Problem to work on:
In your copy, leave out the pictures; write out all the data exactly.

Stored data entries:
════════════════════

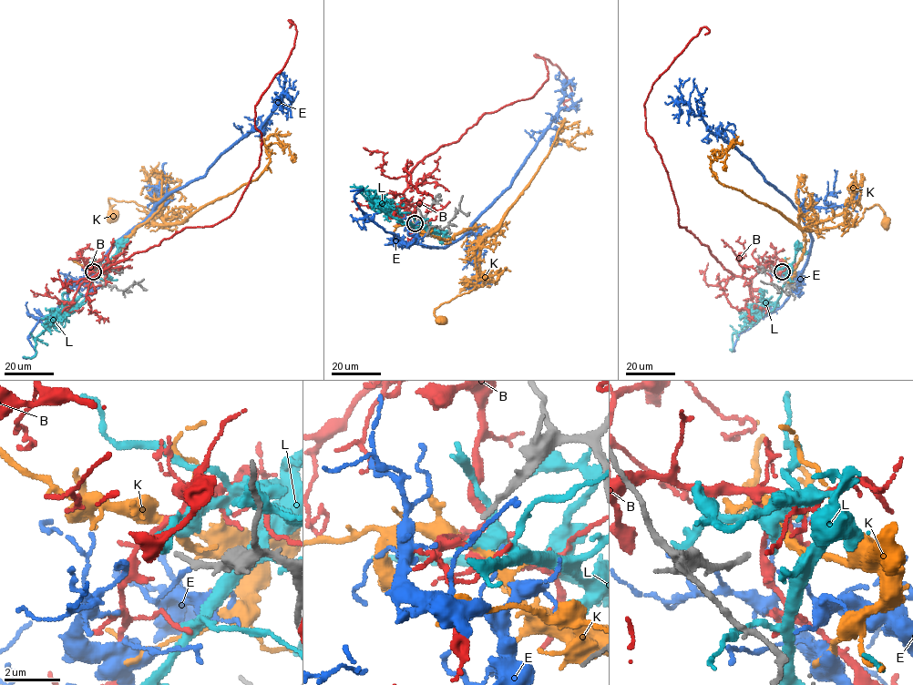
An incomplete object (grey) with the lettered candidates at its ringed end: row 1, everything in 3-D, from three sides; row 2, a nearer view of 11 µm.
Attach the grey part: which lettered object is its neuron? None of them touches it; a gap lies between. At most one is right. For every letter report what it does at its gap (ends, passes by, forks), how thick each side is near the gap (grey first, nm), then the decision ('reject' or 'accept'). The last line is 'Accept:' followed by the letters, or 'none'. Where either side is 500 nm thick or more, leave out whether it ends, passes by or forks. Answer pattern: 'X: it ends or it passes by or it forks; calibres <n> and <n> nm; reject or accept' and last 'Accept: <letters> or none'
B: it forks; calibres 150 and 130 nm; reject
E: it ends; calibres 150 and 140 nm; reject
K: it passes by; calibres 150 and 320 nm; reject
L: it ends; calibres 150 and 440 nm; reject
Accept: none

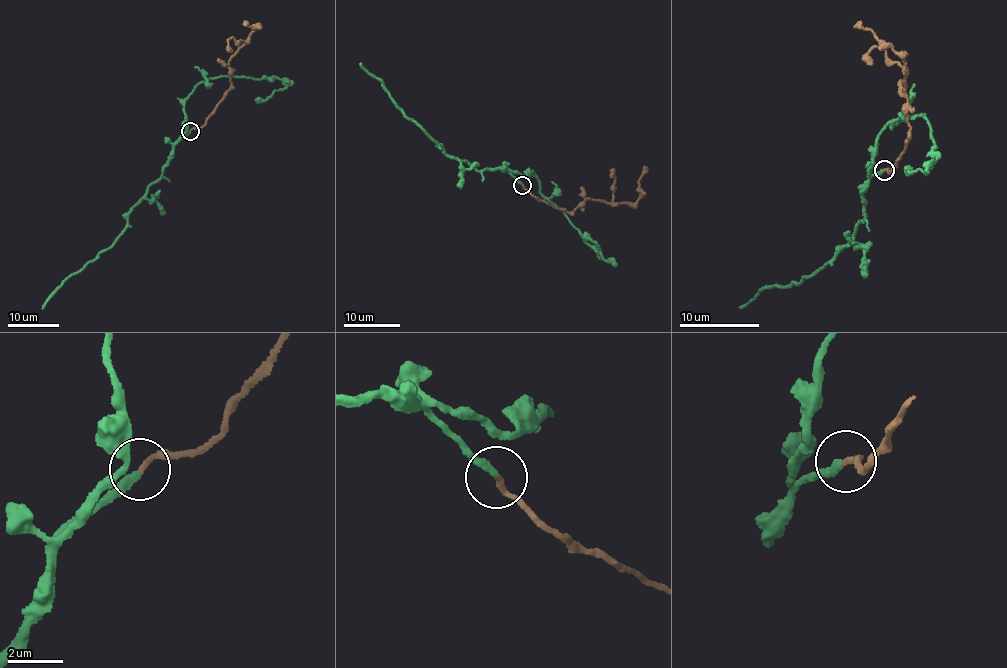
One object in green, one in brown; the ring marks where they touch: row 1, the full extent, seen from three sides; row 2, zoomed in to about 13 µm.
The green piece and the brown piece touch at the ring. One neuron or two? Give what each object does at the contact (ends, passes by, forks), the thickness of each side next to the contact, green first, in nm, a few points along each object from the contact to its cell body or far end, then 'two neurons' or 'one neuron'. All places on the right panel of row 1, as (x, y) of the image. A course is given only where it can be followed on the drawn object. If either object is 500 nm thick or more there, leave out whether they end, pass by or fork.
green ends there; brown ends there; 240 nm thick on the green side, 200 nm on the other; green runs (883, 169), (870, 178), (862, 194), (866, 217), (849, 242), (800, 283), (763, 287), (739, 306); brown runs (885, 169), (888, 172), (891, 169), (909, 135), (907, 68), (889, 45), (853, 26); one neuron

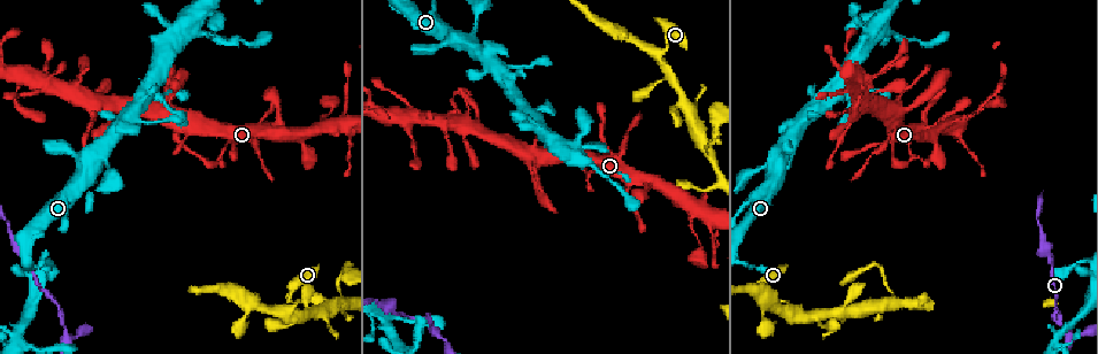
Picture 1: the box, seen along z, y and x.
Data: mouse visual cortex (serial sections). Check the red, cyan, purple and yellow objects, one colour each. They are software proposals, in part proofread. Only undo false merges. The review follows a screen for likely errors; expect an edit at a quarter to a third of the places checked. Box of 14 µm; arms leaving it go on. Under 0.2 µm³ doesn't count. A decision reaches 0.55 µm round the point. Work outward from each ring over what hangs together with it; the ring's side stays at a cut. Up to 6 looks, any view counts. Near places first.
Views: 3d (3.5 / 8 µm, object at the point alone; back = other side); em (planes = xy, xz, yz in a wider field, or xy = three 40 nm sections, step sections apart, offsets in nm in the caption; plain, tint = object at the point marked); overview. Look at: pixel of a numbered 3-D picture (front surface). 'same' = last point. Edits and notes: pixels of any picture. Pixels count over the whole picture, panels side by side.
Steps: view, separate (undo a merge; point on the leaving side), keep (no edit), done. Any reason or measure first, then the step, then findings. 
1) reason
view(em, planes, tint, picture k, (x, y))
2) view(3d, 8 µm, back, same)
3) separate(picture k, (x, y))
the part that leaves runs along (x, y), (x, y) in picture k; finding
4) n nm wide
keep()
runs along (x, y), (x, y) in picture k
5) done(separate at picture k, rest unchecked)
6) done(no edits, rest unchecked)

sudden change in width
view(3d, 3.5 µm, picture 1, (901, 109))

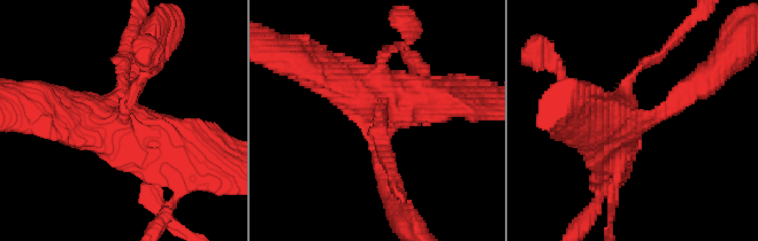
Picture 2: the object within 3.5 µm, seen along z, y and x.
view(em, xy, step 2, tint, picture 2, (636, 123))

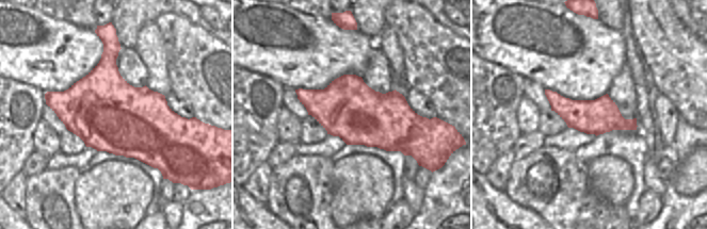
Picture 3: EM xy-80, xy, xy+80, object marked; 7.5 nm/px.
keep()
runs along (547, 92), (572, 112), (633, 127) in picture 3; continuous, no second cell

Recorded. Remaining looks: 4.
sudden change in width
view(3d, 3.5 µm, picture 1, (293, 291))

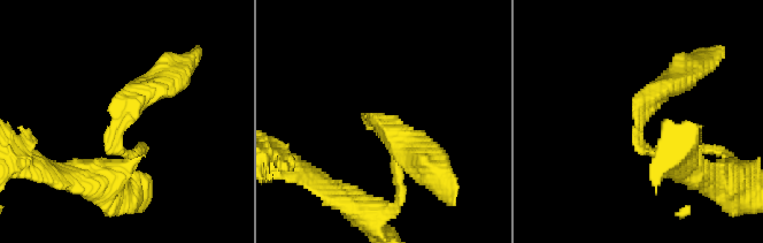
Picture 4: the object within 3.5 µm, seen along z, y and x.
need the tissue
view(em, planes, tint, picture 4, (118, 123))

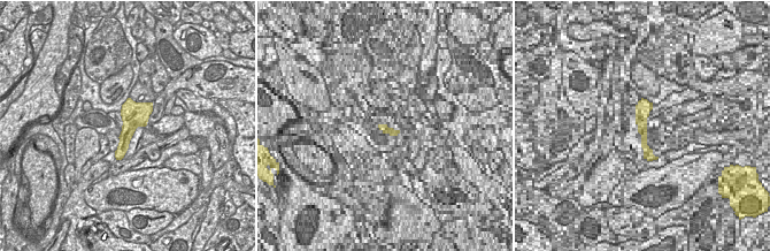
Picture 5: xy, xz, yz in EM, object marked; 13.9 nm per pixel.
keep()
runs along (164, 76), (115, 129), (123, 153), (140, 150) in picture 4; continuous, no second cell

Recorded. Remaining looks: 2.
three arms meet
view(3d, 3.5 µm, picture 1, (710, 154))

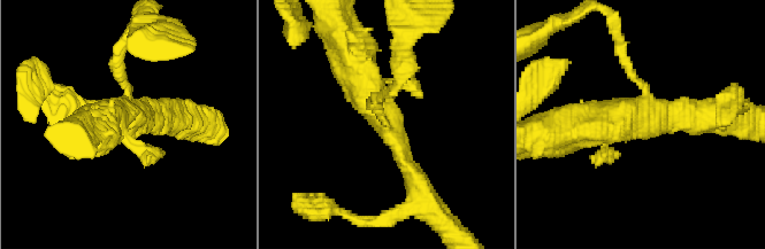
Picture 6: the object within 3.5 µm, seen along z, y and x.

════════════════════

Solution to this exercise:
An incomplete object (grey) with the lettered candidates at its ringed end: row 1, everything in 3-D, from three sides; row 2, a nearer view of 11 µm.
Attach the grey part: which lettered object is its neuron? None of them touches it; a gap lies between. At most one is right. For every letter report what it does at its gap (ends, passes by, forks), how thick each side is near the gap (grey first, nm), then the decision ('reject' or 'accept'). The last line is 'Accept:' followed by the letters, or 'none'. Where either side is 500 nm thick or more, leave out whether it ends, passes by or forks. Answer pattern: 'X: it ends or it passes by or it forks; calibres <n> and <n> nm; reject or accept' and last 'Accept: <letters> or none'
B: it forks; calibres 150 and 130 nm; reject
E: it ends; calibres 150 and 140 nm; reject
K: it passes by; calibres 150 and 320 nm; reject
L: it ends; calibres 150 and 440 nm; reject
Accept: none

One object in green, one in brown; the ring marks where they touch: row 1, the full extent, seen from three sides; row 2, zoomed in to about 13 µm.
The green piece and the brown piece touch at the ring. One neuron or two? Give what each object does at the contact (ends, passes by, forks), the thickness of each side next to the contact, green first, in nm, a few points along each object from the contact to its cell body or far end, then 'two neurons' or 'one neuron'. All places on the right panel of row 1, as (x, y) of the image. A course is given only where it can be followed on the drawn object. If either object is 500 nm thick or more there, leave out whether they end, pass by or fork.
green ends there; brown ends there; 240 nm thick on the green side, 200 nm on the other; green runs (883, 169), (870, 178), (862, 194), (866, 217), (849, 242), (800, 283), (763, 287), (739, 306); brown runs (885, 169), (888, 172), (891, 169), (909, 135), (907, 68), (889, 45), (853, 26); one neuron

Picture 1: the box, seen along z, y and x.
Data: mouse visual cortex (serial sections). Check the red, cyan, purple and yellow objects, one colour each. They are software proposals, in part proofread. Only undo false merges. The review follows a screen for likely errors; expect an edit at a quarter to a third of the places checked. Box of 14 µm; arms leaving it go on. Under 0.2 µm³ doesn't count. A decision reaches 0.55 µm round the point. Work outward from each ring over what hangs together with it; the ring's side stays at a cut. Up to 6 looks, any view counts. Near places first.
Views: 3d (3.5 / 8 µm, object at the point alone; back = other side); em (planes = xy, xz, yz in a wider field, or xy = three 40 nm sections, step sections apart, offsets in nm in the caption; plain, tint = object at the point marked); overview. Look at: pixel of a numbered 3-D picture (front surface). 'same' = last point. Edits and notes: pixels of any picture. Pixels count over the whole picture, panels side by side.
Steps: view, separate (undo a merge; point on the leaving side), keep (no edit), done. Any reason or measure first, then the step, then findings. 
1) reason
view(em, planes, tint, picture k, (x, y))
2) view(3d, 8 µm, back, same)
3) separate(picture k, (x, y))
the part that leaves runs along (x, y), (x, y) in picture k; finding
4) n nm wide
keep()
runs along (x, y), (x, y) in picture k
5) done(separate at picture k, rest unchecked)
6) done(no edits, rest unchecked)

sudden change in width
view(3d, 3.5 µm, picture 1, (901, 109))

Picture 2: the object within 3.5 µm, seen along z, y and x.
view(em, xy, step 2, tint, picture 2, (636, 123))

Picture 3: EM xy-80, xy, xy+80, object marked; 7.5 nm/px.
keep()
runs along (547, 92), (572, 112), (633, 127) in picture 3; continuous, no second cell

Recorded. Remaining looks: 4.
sudden change in width
view(3d, 3.5 µm, picture 1, (293, 291))

Picture 4: the object within 3.5 µm, seen along z, y and x.
need the tissue
view(em, planes, tint, picture 4, (118, 123))

Picture 5: xy, xz, yz in EM, object marked; 13.9 nm per pixel.
keep()
runs along (164, 76), (115, 129), (123, 153), (140, 150) in picture 4; continuous, no second cell

Recorded. Remaining looks: 2.
three arms meet
view(3d, 3.5 µm, picture 1, (710, 154))

Picture 6: the object within 3.5 µm, seen along z, y and x.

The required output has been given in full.